■ DATA SHOWN:

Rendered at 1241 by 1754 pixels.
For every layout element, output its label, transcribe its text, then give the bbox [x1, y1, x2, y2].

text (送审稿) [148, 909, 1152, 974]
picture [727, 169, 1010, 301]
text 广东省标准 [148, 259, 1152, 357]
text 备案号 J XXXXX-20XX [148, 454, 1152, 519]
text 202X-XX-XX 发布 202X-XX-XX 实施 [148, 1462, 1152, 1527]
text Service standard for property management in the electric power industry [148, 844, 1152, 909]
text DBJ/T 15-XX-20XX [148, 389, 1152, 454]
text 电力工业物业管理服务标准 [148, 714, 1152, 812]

■ YOUR ASSIGNMENT: Your task is to repeat every entry exactly.

■ YOUR SOLUTION:
Rendered at 1241 by 1754 pixels.
For every layout element, output its label, transcribe its text, then give the bbox [x1, y1, x2, y2].

text (送审稿) [148, 909, 1152, 974]
picture [727, 169, 1010, 301]
text 广东省标准 [148, 259, 1152, 357]
text 备案号 J XXXXX-20XX [148, 454, 1152, 519]
text 202X-XX-XX 发布 202X-XX-XX 实施 [148, 1462, 1152, 1527]
text Service standard for property management in the electric power industry [148, 844, 1152, 909]
text DBJ/T 15-XX-20XX [148, 389, 1152, 454]
text 电力工业物业管理服务标准 [148, 714, 1152, 812]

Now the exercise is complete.